TEXTO FUENTE:
1994: Llamaradas en la oscuridad

Todo mundo comentaba la irrupción de esos indígenas encapuchados, armados con fusiles que más bien parecían de feria de barrio, pero dispuestos a luchar por tantos años, siglos, se decía, de opresión y hostigamiento en Chiapas.

Todo inició en Chiapas. O antes. Hace 30 años, desde las diversas asambleas estudiantiles de la UNAM, el Poli y Chapingo no dudamos ni un segundo en apoyar, en la medida de nuestras posibilidades, al Ejército Zapatista de Liberación Nacional (EZLN). Los “errores de diciembre” de 1993, causantes de una severa crisis económica, quedaron de alguna manera relegados del discurso oficialista, aunque no de la realidad de nuestros bolsillos vacíos.

Todo mundo comentaba la irrupción de esos indígenas encapuchados, armados con fusiles que más bien parecían de feria de barrio, pero dispuestos a luchar por tantos años, siglos, se decía, de opresión y hostigamiento en el sureño y pobre estado de Chiapas. “Podrán cuestionar los métodos, pero no las causas”, dijo, famosamente, el subcomandante Marcos.

Para dar una idea de la magnitud de la recesión referida, lo que se conoció como “efecto tequila”, ofrezco un par ejemplos someros. Uno: en cuestión de días, los novedosos discos compactos, de 35 pesos, cambiaron de precio: 50 o 55 pesos. Dos: en un abrir y cerrar de ojos, los timbres postales para una carta regular a Estados Unidos subieron 10 pesos. En ese entonces puse una larga pausa a mis adquisiciones musicales, además de mermar la actividad de mi apartado postal. Sin embargo, hubo cosas peores. Si no me cree, pregúntele a los que tenían hipoteca.   

En todo caso, México dejó para mejor ocasión el “paso difícil a la modernidad” (tomo prestado el título de las memorias del expresidente Carlos Salinas de Gortari), y regresó al ostracismo global. Un país de tercer mundo con escenografía de primer mundo, dijeron los críticos del salinismo.

Preocupado por el socio comercial en problemas, pues el muy celebrado Tratado de Libre Comercio (TLC) entre México, Estados Unidos y Canadá entró en vigor el mismo día en que los neozapatistas tomaron San Cristóbal de las Casas, el gobierno del presidente Bill Clinton autorizó, meses después, un millonario préstamo de emergencia.

TAREAS POR RESOLVER:
[1] Según el texto sobre el levantamiento zapatista de 1994, ¿a qué precio pasaron los discos compactos que antes costaban 35 pesos?
[2] Continúa, por favor, el texto sobre el levantamiento zapatista de 1994 a partir de su última oración.
Los registros no intervienen en este ejercicio.

Datos para estimar la matriz intrínseca:
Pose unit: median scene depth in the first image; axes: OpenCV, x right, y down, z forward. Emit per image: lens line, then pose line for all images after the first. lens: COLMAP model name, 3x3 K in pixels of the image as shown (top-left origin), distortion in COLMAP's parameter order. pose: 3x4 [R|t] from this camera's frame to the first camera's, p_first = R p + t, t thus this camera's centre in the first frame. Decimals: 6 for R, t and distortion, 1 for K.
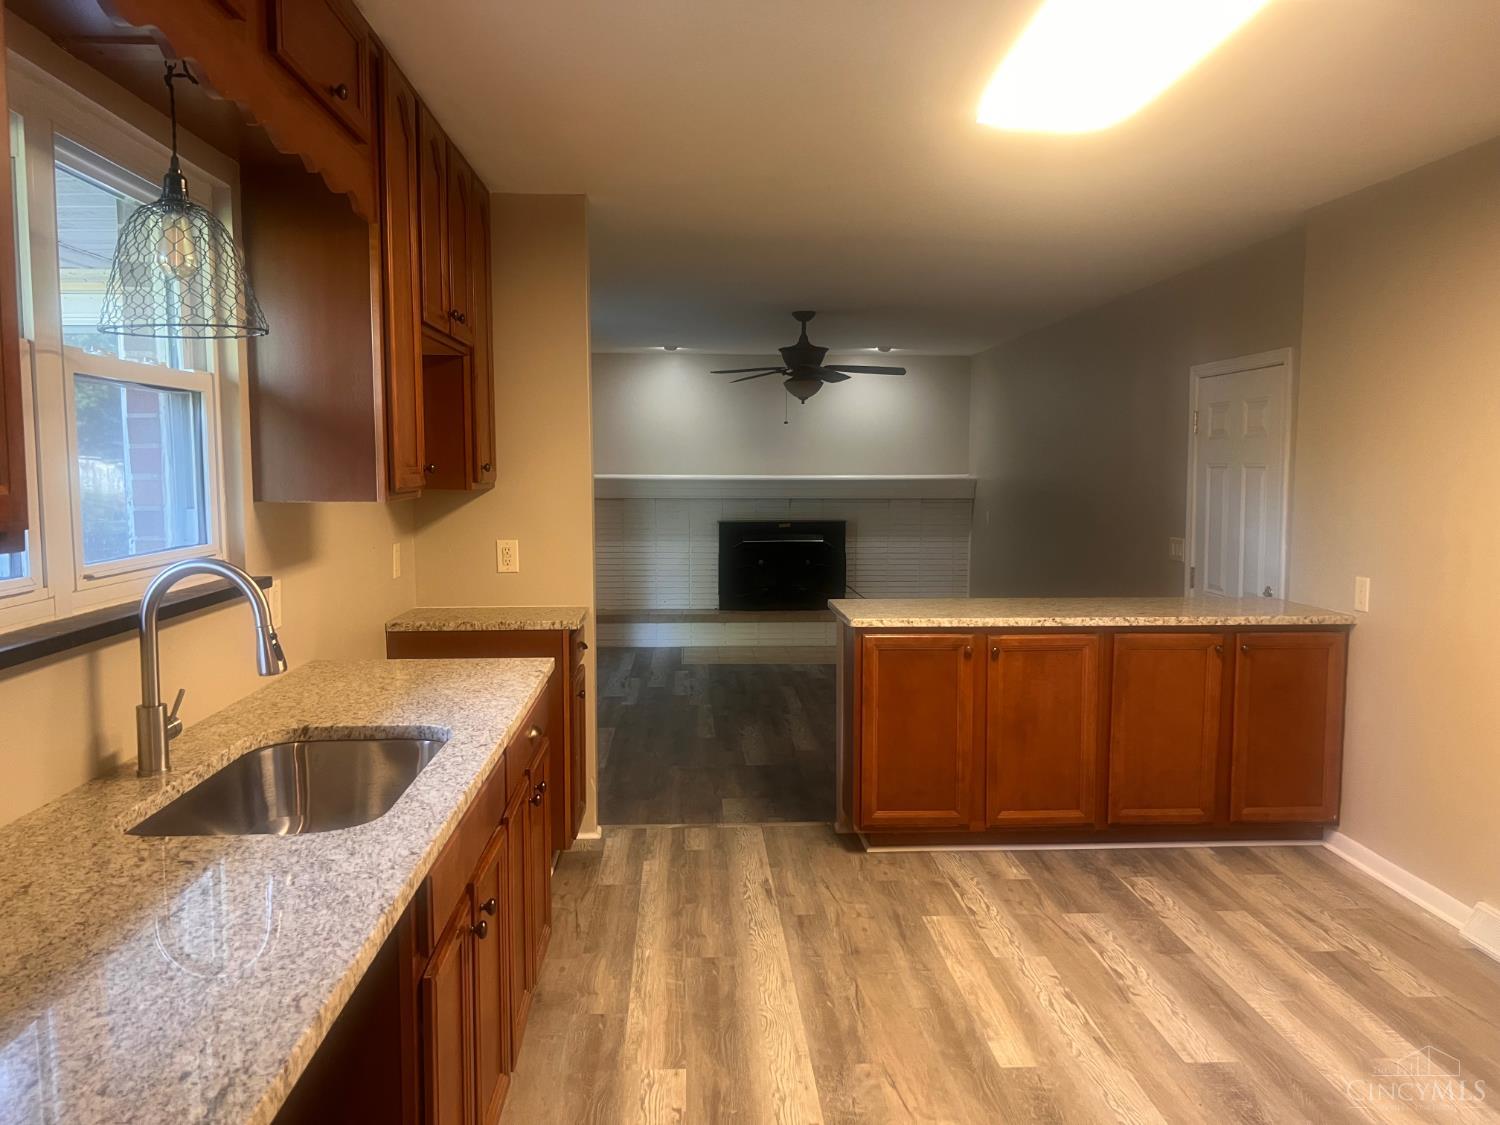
lens RADIAL K [[1130.6, 0, 750.0], [0, 1130.6, 562.5], [0, 0, 1]] dist [0.000175, -0.003637]
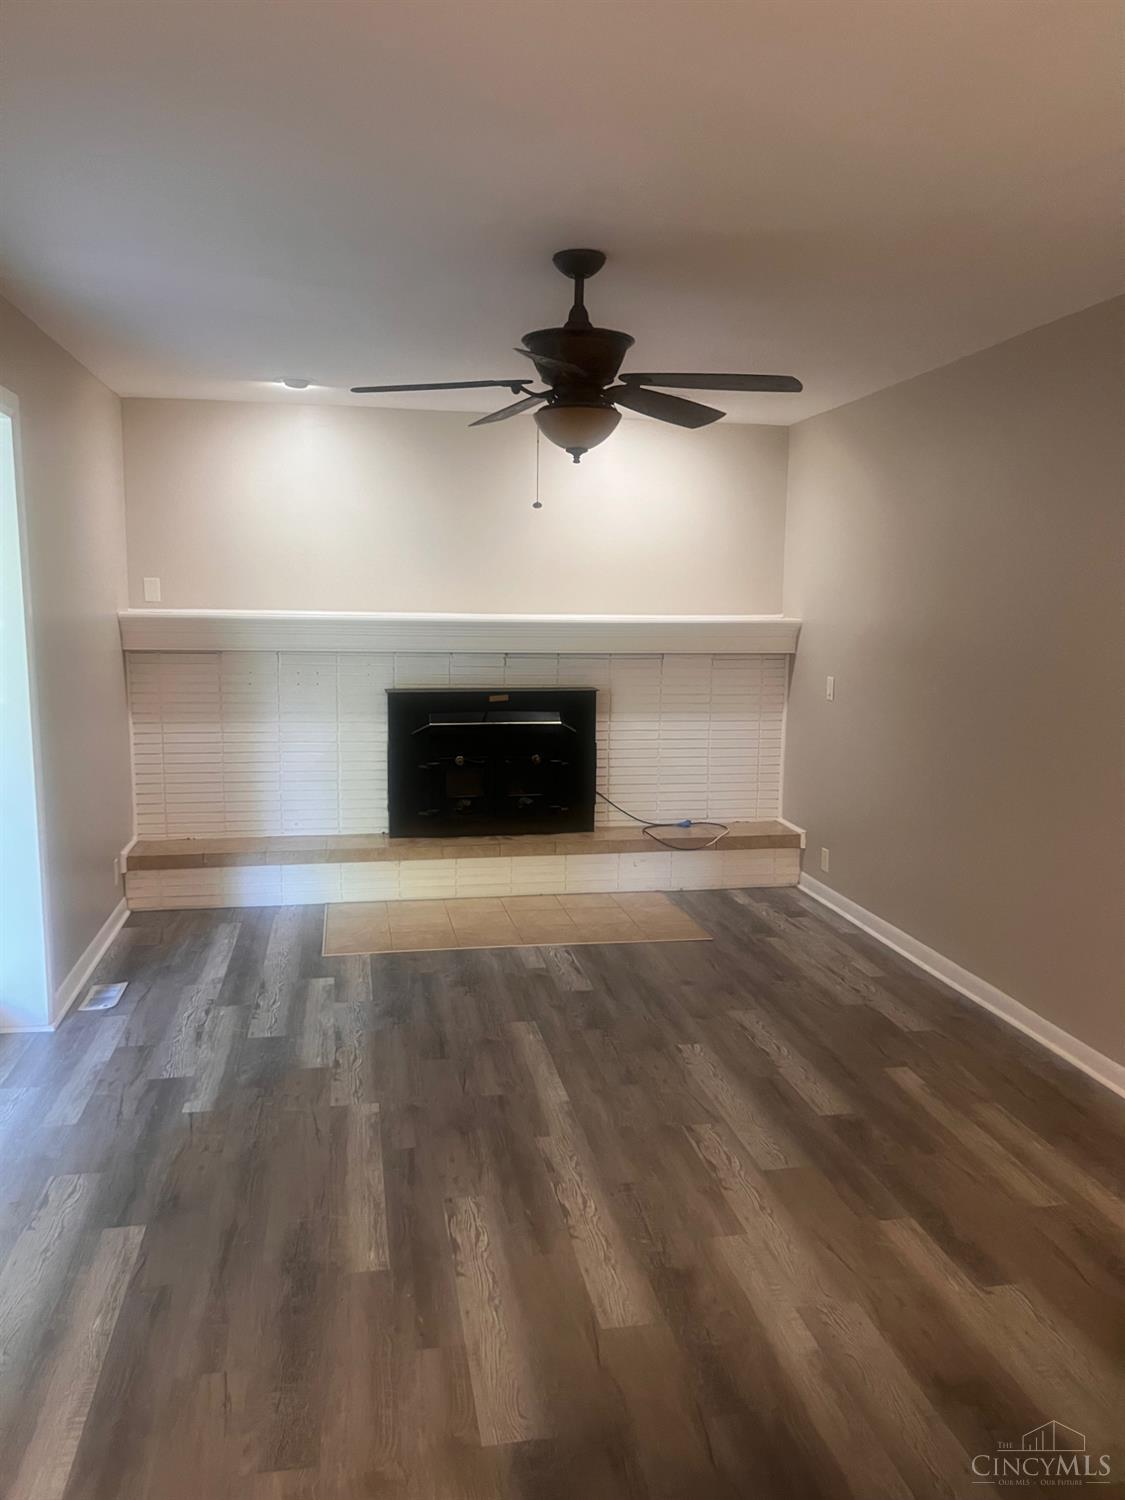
lens RADIAL K [[1130.6, 0, 585.7], [0, 1130.6, 755.8], [0, 0, 1]] dist [0.000175, -0.003637]
pose [[0.988552, -0.008390, 0.150650, -0.015449], [0.000396, 0.998593, 0.053019, -0.037543], [-0.150883, -0.052352, 0.987164, 0.442236]]
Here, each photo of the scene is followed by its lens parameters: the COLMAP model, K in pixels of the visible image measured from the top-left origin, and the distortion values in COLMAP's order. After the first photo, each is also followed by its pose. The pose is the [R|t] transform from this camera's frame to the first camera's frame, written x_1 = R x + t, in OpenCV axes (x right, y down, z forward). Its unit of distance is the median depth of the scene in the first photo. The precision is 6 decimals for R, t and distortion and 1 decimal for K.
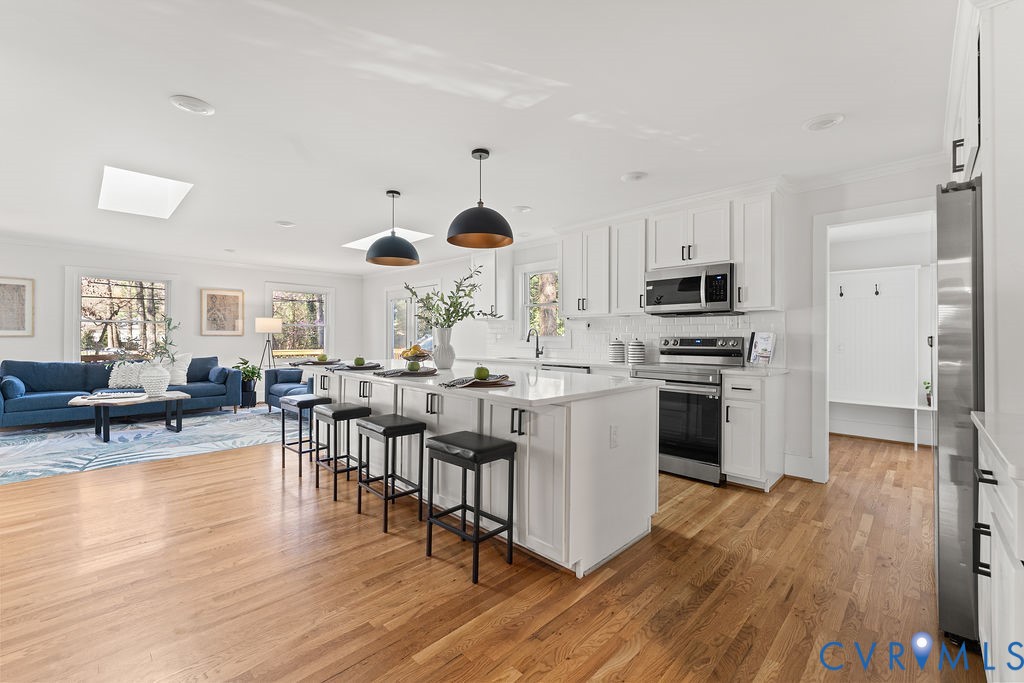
lens RADIAL K [[426.6, 0, 512.0], [0, 426.6, 341.5], [0, 0, 1]] dist [-0.001094, 0.000101]
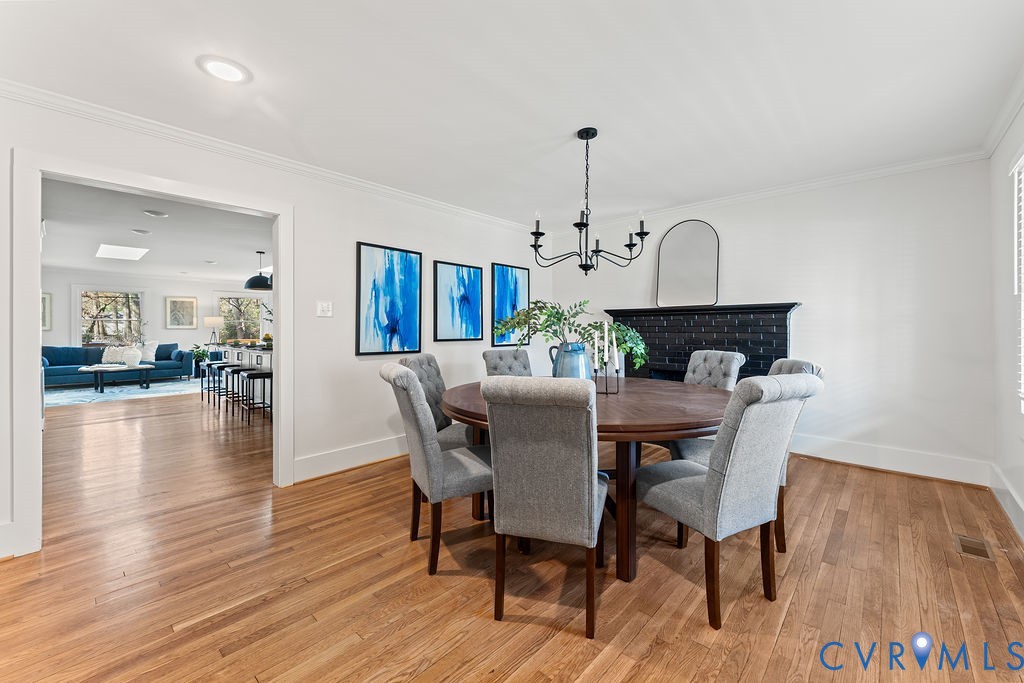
lens RADIAL K [[414.1, 0, 513.3], [0, 414.1, 333.5], [0, 0, 1]] dist [0.000807, 0.000047]
pose [[0.999353, -0.007358, 0.035198, 1.501667], [0.007264, 0.999970, 0.002798, 0.022568], [-0.035217, -0.002541, 0.999376, -1.688605]]
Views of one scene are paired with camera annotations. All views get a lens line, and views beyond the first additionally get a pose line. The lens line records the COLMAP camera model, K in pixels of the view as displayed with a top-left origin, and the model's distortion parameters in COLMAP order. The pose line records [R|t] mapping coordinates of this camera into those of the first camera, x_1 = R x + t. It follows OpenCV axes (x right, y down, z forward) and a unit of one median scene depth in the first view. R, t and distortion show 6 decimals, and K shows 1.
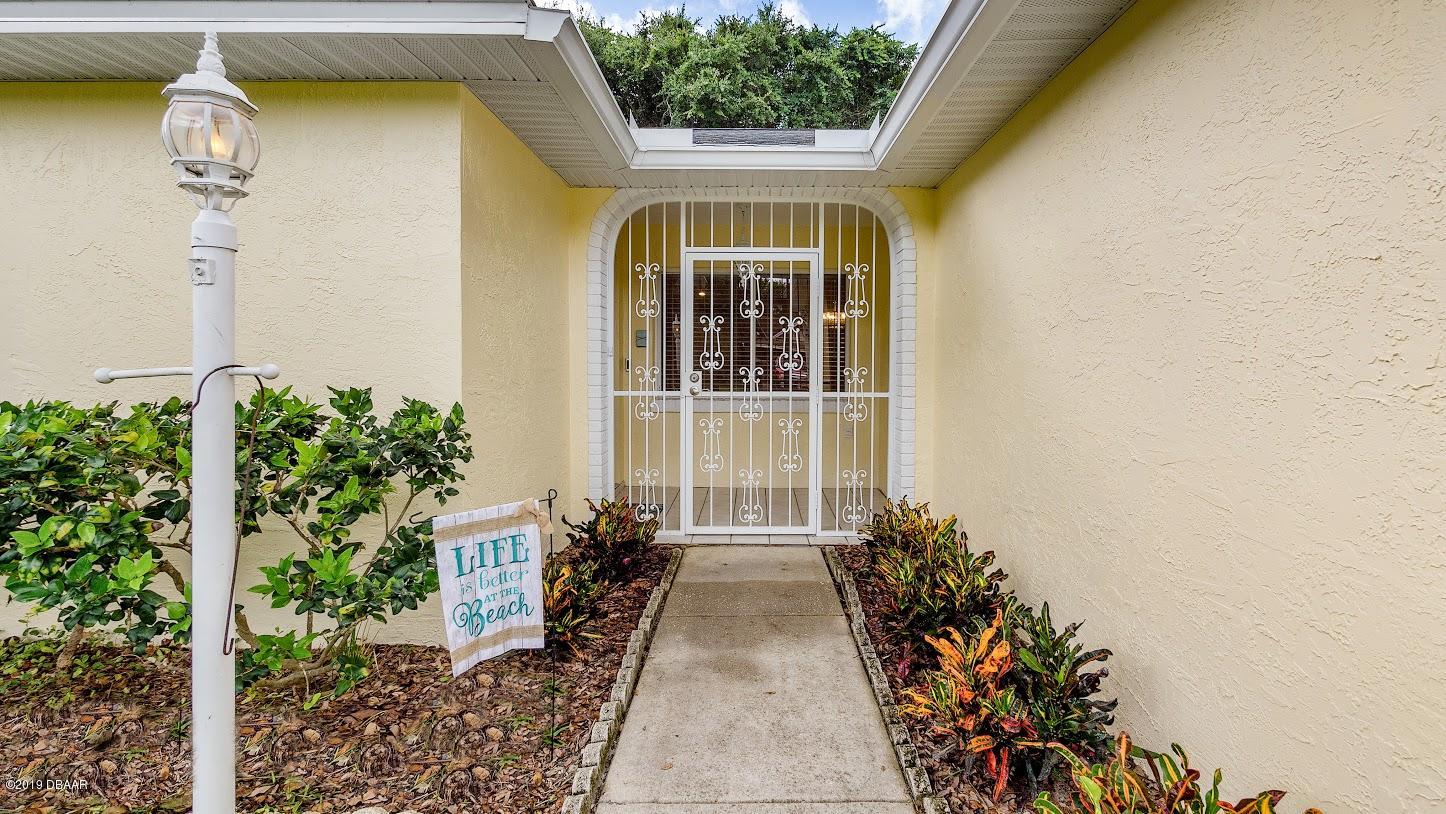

TUS RESPUESTAS ESCRITAS:
[1] A 50 o 55 pesos.

[2]
Pero esta pesadilla empezó, sin darnos cuenta, en la Navidad de 1993. Si en ese momento nos hubieran advertido que la devaluación del peso nos tomaría años de recuperación, lo habríamos considerado una tontería. Si en ese mismo mes se nos informa que una guerrilla se alzaría en armas, habríamos argumentado que el marxismo-leninismo latinoamericano era cosa de museo. Si alguien se hubiera atrevido a imaginar el magnicidio del candidato del partido del poder (sí, el PRI no era el partido “en el poder”, sino “del poder”), habríamos dicho que eso formaba parte de nuestras fantasías, exclusivamente.   

Todo pasó muy rápido. Fue como ver llamaradas en la oscuridad. Las sombras de la noche se movían a placer, o como podían, y los ciudadanos, cautivos, sólo vimos fragmentos de ese fuego espontáneo que surgía en el horizonte. Y nos quemaba.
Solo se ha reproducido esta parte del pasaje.